Beaudou et al. (1995) montre également que la rivière côtière Abatesco au centre-est de la Corse

a vu décliner sa population de truites S.trutta à la suite d’une crue dévastatrice détruisant les

habitats et la végétation. Les conséquences de cette catastrophe naturelle sur les populations ont été limitées grâce à la recolonisation du milieu par des individus anadromes de populations voisines évoluant dans des affluents qui ont mieux résisté à la crue. De même Hansen & Mensberg (1996) révèlent que l’affluent de la rivière Fiskbæk et la partie amont de la rivière Odder dans le réseau hydrographique du Jutland au Danemark ont été recolonisés par des individus migrants des populations voisine sà la suite d’une pollution entrainant l’extinction des populations de S.trutta en place.

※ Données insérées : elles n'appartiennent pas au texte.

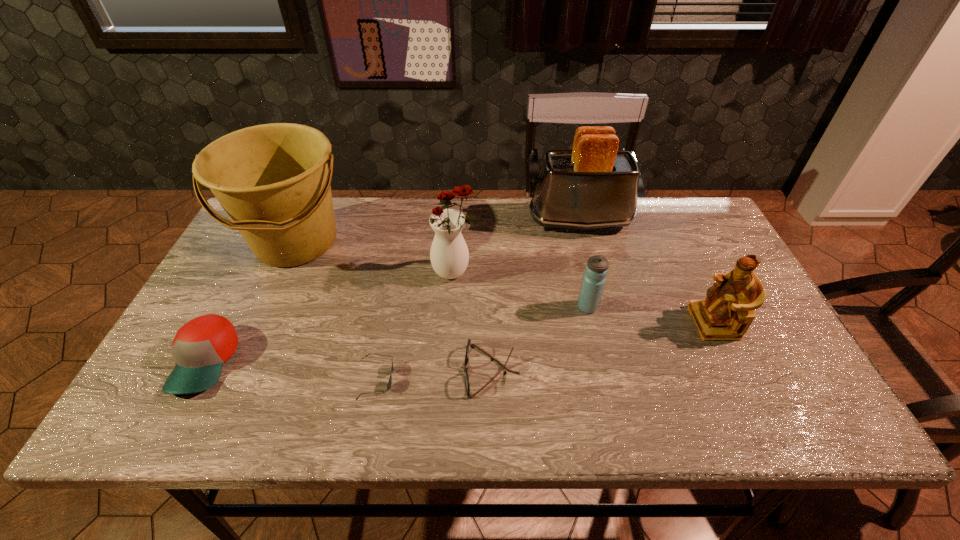
Image resolution: width=960 pixels, height=540 pixels. Find the location of `vacant area that satisfies the following two spatial constraints: 1. on the side of the bucket with the handle; 2. on the right side of the vase`. vacant area that satisfies the following two spatial constraints: 1. on the side of the bucket with the handle; 2. on the right side of the vase is located at coordinates (284, 271).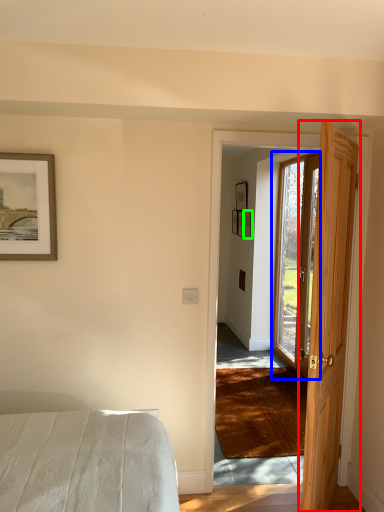
Question: Based on their relative distances, which object is farther from door (highlighted by a red box)? Choose from door (highlighted by a blue box) and picture frame (highlighted by a green box).

Choices:
 (A) door
 (B) picture frame

Answer: (B)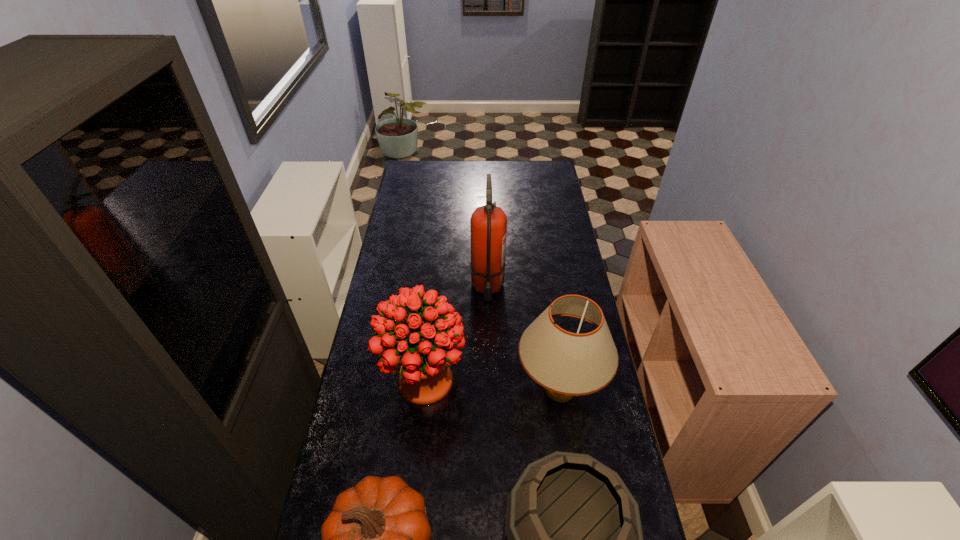
Locate an element on the screen. vacant space at the right edge is located at coordinates (595, 400).

Identify the location of vacant area at the far right corner. This screenshot has width=960, height=540. (538, 181).

This screenshot has width=960, height=540. I want to click on object that is the second nearest to the farthest object, so click(566, 364).

Select which object is the closest to the wine bucket. Please provide its 2D coordinates. Your answer should be formatted as a tuple, i.e. [(x, y)], where the tuple contains the x and y coordinates of a point satisfying the conditions above.

[(376, 539)]

Where is `free space that satisfies the following two spatial constraints: 1. on the nozzle of the lampshade; 2. on the left side of the fire extinguisher`? Image resolution: width=960 pixels, height=540 pixels. free space that satisfies the following two spatial constraints: 1. on the nozzle of the lampshade; 2. on the left side of the fire extinguisher is located at coordinates (490, 389).

Locate an element on the screen. free space that satisfies the following two spatial constraints: 1. on the nozzle of the lampshade; 2. on the right side of the fire extinguisher is located at coordinates (490, 389).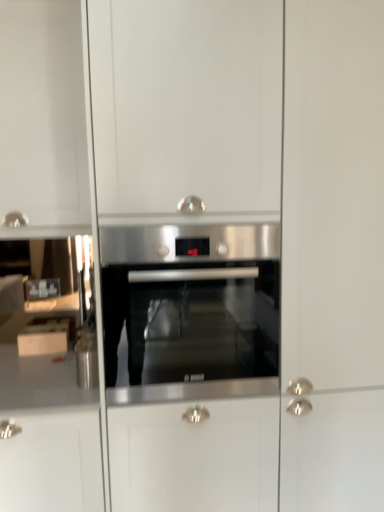
Question: Is white glossy cabinet at left in front of or behind stainless steel oven at center in the image?

Choices:
 (A) front
 (B) behind

Answer: (B)

Question: Considering the positions of white glossy cabinet at left and stainless steel oven at center in the image, is white glossy cabinet at left wider or thinner than stainless steel oven at center?

Choices:
 (A) thin
 (B) wide

Answer: (A)

Question: From a real-world perspective, is white glossy cabinet at left physically located above or below stainless steel oven at center?

Choices:
 (A) above
 (B) below

Answer: (B)

Question: From the image's perspective, is stainless steel oven at center located above or below white glossy cabinet at left?

Choices:
 (A) above
 (B) below

Answer: (A)

Question: Considering the positions of point (215, 232) and point (52, 332), is point (215, 232) closer or farther from the camera than point (52, 332)?

Choices:
 (A) closer
 (B) farther

Answer: (A)

Question: From a real-world perspective, relative to white glossy cabinet at left, is stainless steel oven at center vertically above or below?

Choices:
 (A) above
 (B) below

Answer: (A)

Question: Which is correct: stainless steel oven at center is inside white glossy cabinet at left, or outside of it?

Choices:
 (A) outside
 (B) inside

Answer: (A)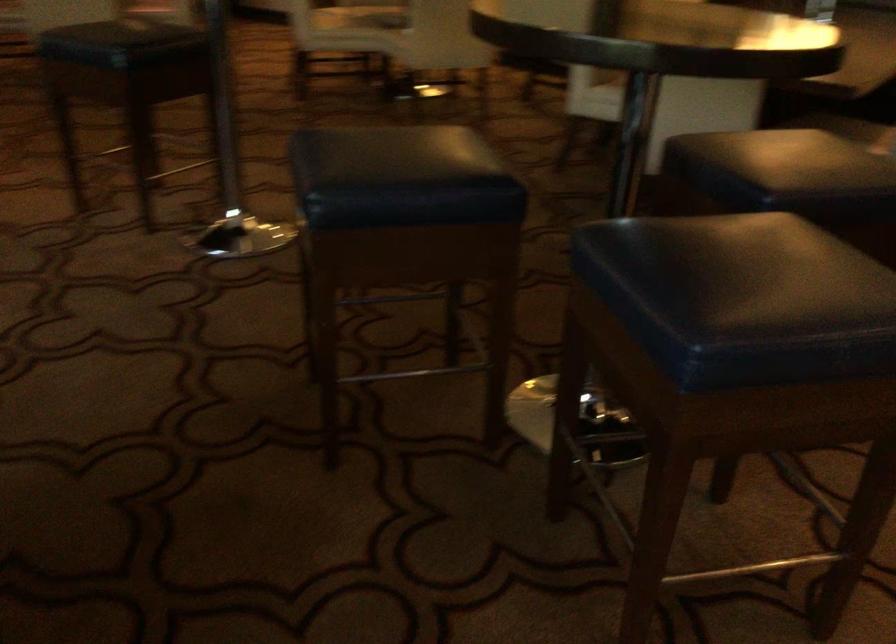
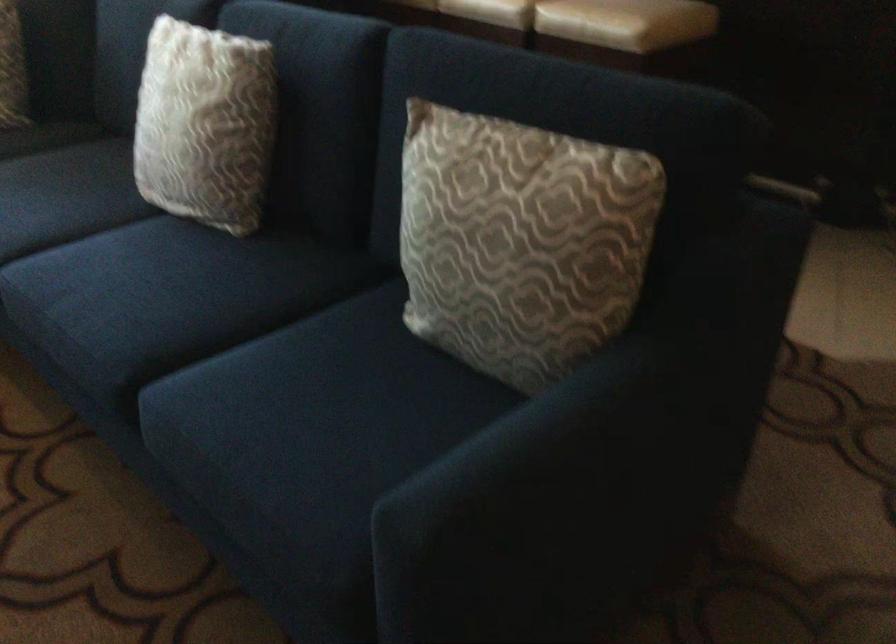
The images are taken continuously from a first-person perspective. In which direction is your viewpoint rotating?

The camera's rotation is toward left-down.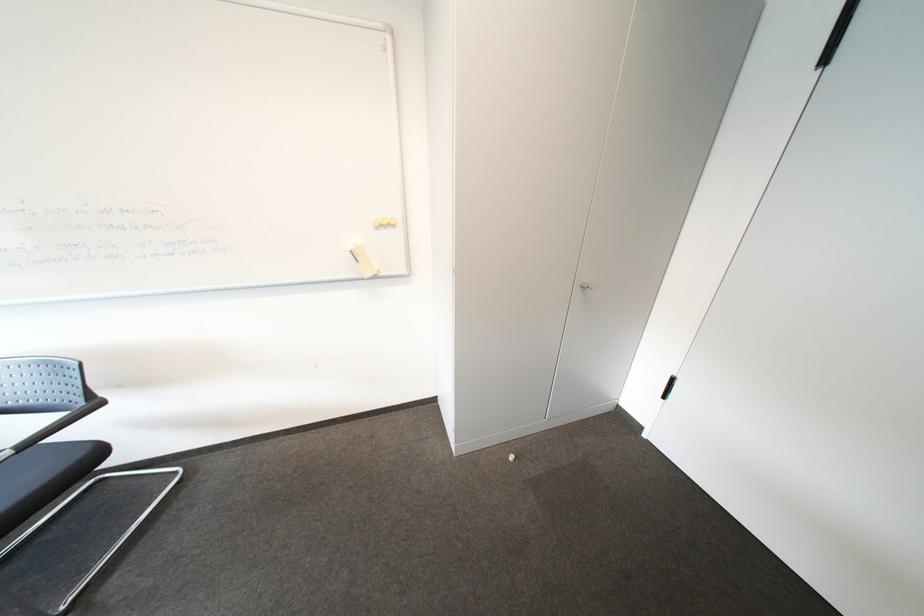
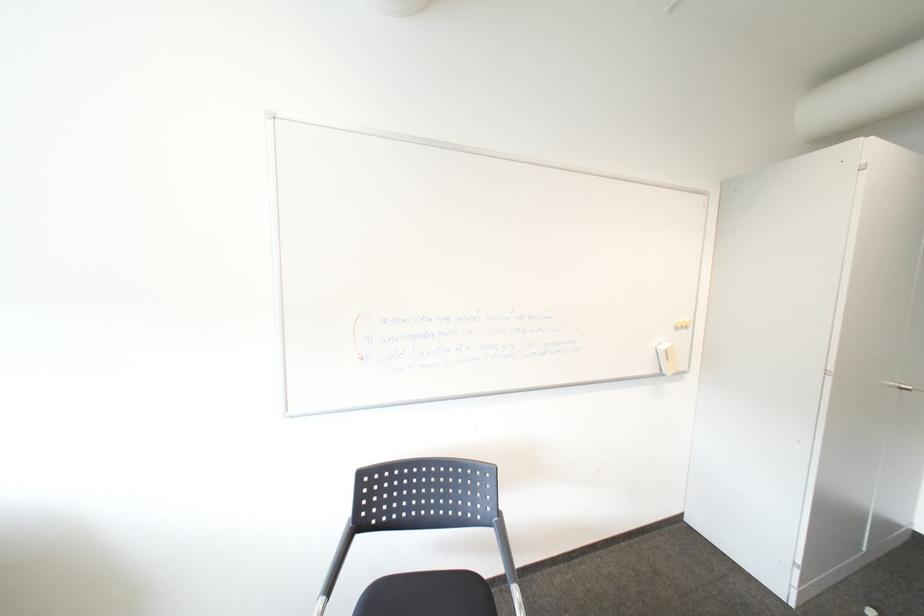
Question: The images are taken continuously from a first-person perspective. In which direction are you moving?

Choices:
 (A) Left
 (B) Right
 (C) Forward
 (D) Backward

Answer: (A)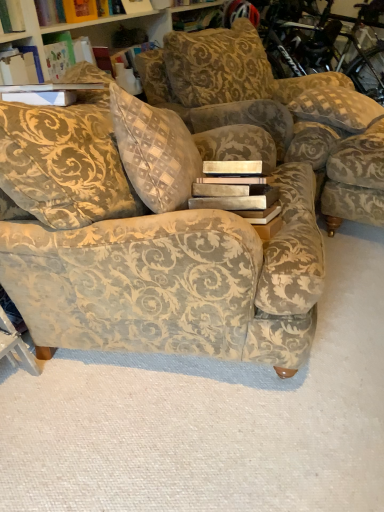
The height and width of the screenshot is (512, 384). Describe the element at coordinates (154, 259) in the screenshot. I see `velvet-patterned couch at center` at that location.

You are a GUI agent. You are given a task and a screenshot of the screen. Output one action in this format:
    pyautogui.click(x=<x>, y=<y>)
    Task: Click on the velvet floral armchair at right
    The width and height of the screenshot is (384, 512).
    Given the screenshot: What is the action you would take?
    pyautogui.click(x=356, y=179)

The height and width of the screenshot is (512, 384). In order to click on velvet-patterned couch at center in this screenshot , I will do `click(154, 259)`.

Is velvet floral armchair at right bigger or smaller than velvet-patterned couch at center?

Clearly, velvet floral armchair at right is smaller in size than velvet-patterned couch at center.

From a real-world perspective, is velvet floral armchair at right beneath velvet-patterned couch at center?

Indeed, from a real-world perspective, velvet floral armchair at right is positioned beneath velvet-patterned couch at center.

The width and height of the screenshot is (384, 512). I want to click on swivel chair that appears below the velvet-patterned couch at center (from a real-world perspective), so click(x=356, y=179).

Does point (352, 203) appear closer or farther from the camera than point (47, 219)?

Point (352, 203) is positioned farther from the camera compared to point (47, 219).

Considering the relative positions of checkered fabric pillow at upper right and velvet floral armchair at right in the image provided, is checkered fabric pillow at upper right to the left or to the right of velvet floral armchair at right?

checkered fabric pillow at upper right is positioned on velvet floral armchair at right's left side.

Considering the relative sizes of checkered fabric pillow at upper right and velvet floral armchair at right in the image provided, is checkered fabric pillow at upper right smaller than velvet floral armchair at right?

Yes.

Does checkered fabric pillow at upper right have a greater width compared to velvet floral armchair at right?

Yes.

Is checkered fabric pillow at upper right taller or shorter than velvet floral armchair at right?

Clearly, checkered fabric pillow at upper right is shorter compared to velvet floral armchair at right.

How much distance is there between velvet-patterned couch at center and velvet floral armchair at right?

31.82 inches.

Does velvet-patterned couch at center have a lesser height compared to velvet floral armchair at right?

Ce phénomène de recolonisation peut se faire aussi à partir de migrants provenant de bassins plus lointains. Schreiber & Diefenbach (2005) indiquent à ce titre que les truites de mer du bassin de l’Elbe peuvent avoir récemment fondé la population de truites de mer du bassin du Rhin absente ou rare en raison d’une surexploitation de celle-ci et de la dégradation des habitats. Enfin on peut noter que certains individus truites de mer ont colonisé de nombreux cours d’eaux des îles Kerguelen et s’y sont parfaitement adapté suite à plusieurs introductions d’individus S.trutta sur l’île,(Davaine et al. 1997; Launey et al. 2010; Labonne et al. 2013).